#### [WHAT THE EXERCISE ASKS]
Could you restate every entry word for word, minus the pictures?

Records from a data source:
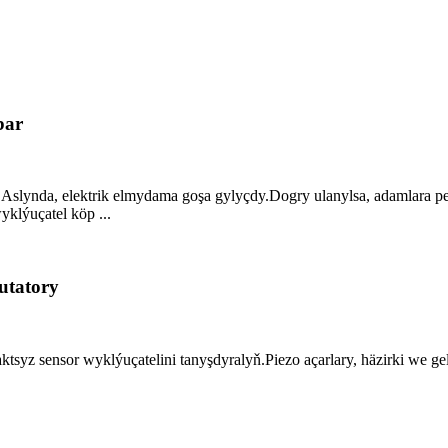
bar
.Aslynda, elektrik elmydama goşa gylyçdy.Dogry ulanylsa, adamlara p
yklýuçatel köp ...
utatory
syz sensor wyklýuçatelini tanyşdyralyň.Piezo açarlary, häzirki we g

#### [TASK RESULT]
bar
.Aslynda, elektrik elmydama goşa gylyçdy.Dogry ulanylsa, adamlara p
yklýuçatel köp ...
utatory
syz sensor wyklýuçatelini tanyşdyralyň.Piezo açarlary, häzirki we g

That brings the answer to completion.